*** Data ***

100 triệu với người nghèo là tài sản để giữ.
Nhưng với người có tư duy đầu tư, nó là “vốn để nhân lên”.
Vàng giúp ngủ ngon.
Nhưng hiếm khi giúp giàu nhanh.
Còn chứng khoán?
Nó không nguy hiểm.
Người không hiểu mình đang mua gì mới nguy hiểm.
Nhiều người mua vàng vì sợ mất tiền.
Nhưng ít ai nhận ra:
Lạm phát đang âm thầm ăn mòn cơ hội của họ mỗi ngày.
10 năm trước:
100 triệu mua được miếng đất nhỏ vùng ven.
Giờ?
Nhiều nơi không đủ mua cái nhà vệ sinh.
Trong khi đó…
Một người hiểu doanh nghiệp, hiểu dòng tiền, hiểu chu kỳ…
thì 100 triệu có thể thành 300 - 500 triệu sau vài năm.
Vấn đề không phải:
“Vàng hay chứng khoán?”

*** End of Data ***

Work to be completed: Your output should be an exact copy of every line from the one containing "100 triệu mua được miếng đất nhỏ vùng ven." through the end of the records.

Your solution:
100 triệu mua được miếng đất nhỏ vùng ven.
Giờ?
Nhiều nơi không đủ mua cái nhà vệ sinh.
Trong khi đó…
Một người hiểu doanh nghiệp, hiểu dòng tiền, hiểu chu kỳ…
thì 100 triệu có thể thành 300 - 500 triệu sau vài năm.
Vấn đề không phải:
“Vàng hay chứng khoán?”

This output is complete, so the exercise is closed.